Solving Derivative Problem: e^(-x^2) = 2/e, Find x=-1

[Essnov]

Homework Statement

Hello - I have been messing around with this problem for a while, please help.
I actually know the solution, but cannot reach it on paper:

Find where the slope of the tangent to the curve e^(-x^2) is equal to 2/e

The Attempt at a Solution

d/dx e^(-x^2) = e^(-x^2) * d/dx -x^2 = -2xe^(-x^2)

Set: -2xe^(-x^2) = 2/e

e^(-x^2 + 1) = -1/x

(e^(-x^2 + 1))^-1 = (-1/x)^-1

e^(x^2-1) = -x

At this point I can see that the only possible solution is x = -1, yet cannot actually reach that conclusion on paper. It seems like I'm missing something ridiculously simple.

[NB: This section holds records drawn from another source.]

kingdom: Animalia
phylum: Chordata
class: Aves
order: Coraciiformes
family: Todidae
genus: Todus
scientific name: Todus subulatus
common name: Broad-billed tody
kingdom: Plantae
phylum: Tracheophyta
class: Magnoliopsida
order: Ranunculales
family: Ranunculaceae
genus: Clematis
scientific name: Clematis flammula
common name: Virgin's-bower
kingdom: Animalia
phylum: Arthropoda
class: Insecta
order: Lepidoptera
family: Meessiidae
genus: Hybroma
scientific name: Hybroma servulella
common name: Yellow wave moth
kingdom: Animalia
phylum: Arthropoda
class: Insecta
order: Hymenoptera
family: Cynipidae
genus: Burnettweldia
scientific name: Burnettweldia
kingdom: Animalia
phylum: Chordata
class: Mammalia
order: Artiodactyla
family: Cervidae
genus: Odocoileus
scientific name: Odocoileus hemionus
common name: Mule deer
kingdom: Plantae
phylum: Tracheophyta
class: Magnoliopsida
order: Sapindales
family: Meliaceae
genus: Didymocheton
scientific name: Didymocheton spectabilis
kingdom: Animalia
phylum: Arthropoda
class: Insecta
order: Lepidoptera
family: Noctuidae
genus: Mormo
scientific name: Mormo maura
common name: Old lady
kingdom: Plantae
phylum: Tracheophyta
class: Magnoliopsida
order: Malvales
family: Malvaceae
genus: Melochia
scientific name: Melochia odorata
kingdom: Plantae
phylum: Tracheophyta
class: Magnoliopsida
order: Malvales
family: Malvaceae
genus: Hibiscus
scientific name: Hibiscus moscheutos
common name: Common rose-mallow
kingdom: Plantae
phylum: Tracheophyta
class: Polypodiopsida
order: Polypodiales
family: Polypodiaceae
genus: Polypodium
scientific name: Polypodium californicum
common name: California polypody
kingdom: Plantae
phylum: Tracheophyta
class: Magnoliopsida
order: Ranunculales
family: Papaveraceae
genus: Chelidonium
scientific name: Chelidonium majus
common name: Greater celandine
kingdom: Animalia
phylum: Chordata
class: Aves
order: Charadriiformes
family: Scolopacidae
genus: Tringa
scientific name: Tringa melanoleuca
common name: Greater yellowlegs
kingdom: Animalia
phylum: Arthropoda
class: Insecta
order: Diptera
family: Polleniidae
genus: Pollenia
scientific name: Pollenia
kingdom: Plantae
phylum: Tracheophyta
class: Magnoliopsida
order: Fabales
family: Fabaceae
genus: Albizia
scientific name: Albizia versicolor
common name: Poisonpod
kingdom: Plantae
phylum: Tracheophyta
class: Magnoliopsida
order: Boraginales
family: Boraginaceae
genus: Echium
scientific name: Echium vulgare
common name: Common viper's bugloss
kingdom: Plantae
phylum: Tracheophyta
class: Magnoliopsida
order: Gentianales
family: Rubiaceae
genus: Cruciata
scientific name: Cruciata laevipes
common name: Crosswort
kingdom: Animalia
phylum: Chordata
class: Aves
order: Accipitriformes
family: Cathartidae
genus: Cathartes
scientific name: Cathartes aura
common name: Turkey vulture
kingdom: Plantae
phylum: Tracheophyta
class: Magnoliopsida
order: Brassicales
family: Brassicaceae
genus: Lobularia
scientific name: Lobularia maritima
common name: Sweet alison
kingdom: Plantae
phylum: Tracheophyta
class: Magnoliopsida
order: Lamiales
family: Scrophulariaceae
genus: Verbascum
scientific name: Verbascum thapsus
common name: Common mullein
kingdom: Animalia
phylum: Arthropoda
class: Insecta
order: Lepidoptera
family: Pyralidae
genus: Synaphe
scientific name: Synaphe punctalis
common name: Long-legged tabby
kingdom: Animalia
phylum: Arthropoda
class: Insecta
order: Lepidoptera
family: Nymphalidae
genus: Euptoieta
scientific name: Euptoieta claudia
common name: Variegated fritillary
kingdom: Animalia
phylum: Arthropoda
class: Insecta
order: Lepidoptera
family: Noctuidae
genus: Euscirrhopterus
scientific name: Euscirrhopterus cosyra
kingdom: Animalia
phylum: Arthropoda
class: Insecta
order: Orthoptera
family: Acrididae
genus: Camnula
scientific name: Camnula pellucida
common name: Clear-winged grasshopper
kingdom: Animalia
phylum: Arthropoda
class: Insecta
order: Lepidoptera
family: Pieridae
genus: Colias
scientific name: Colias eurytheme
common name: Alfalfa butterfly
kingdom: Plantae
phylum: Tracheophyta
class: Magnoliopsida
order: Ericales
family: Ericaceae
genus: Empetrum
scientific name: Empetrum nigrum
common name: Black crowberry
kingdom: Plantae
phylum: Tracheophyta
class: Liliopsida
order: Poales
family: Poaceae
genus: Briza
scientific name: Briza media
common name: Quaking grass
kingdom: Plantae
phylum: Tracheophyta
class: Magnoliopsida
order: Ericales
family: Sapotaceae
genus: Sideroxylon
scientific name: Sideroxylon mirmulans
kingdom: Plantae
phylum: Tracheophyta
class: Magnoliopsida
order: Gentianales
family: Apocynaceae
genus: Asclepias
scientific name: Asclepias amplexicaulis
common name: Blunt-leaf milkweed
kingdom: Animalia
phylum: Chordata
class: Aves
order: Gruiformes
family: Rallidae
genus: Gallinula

Any help greatly appreciated!

 

[AKG]

What do you mean you can't reach that conclusion on paper? Plug in x = -1, show that left sides = right side, then all that remains to show is that there are no more solutions. The function mapping x to e^x²-1+x is clearly increasing, so it has at most one root, and you've found it at -1, so you're done.

 

[Essnov]

I mean that I know that the solution is x = -1 because I just happened to notice that it was the solution, not because I solved for x = -1.

Say I'm left with:
e^(x^2-1) = -x

I could easily have no idea what the solution is.
How do I work the equation to show x = -1?

 

[rock.freak667]

sub x=1 into the equation and show the left side is equal to the right side

 

[atqamar]

This is a problem that, as far as I know, can't be solved algebraically. You'd have to use analysis as explained above.

 

[HallsofIvy]

"Happening to notice" that a specific value satisfies an equation is a perfectly good method! (Provided that you check that it does work.) And a perfectly good method of seeing that x= -1 is the ONLY solution is to graph the functions $$y= e^{x^2-1}$$ and $$y= -x$$.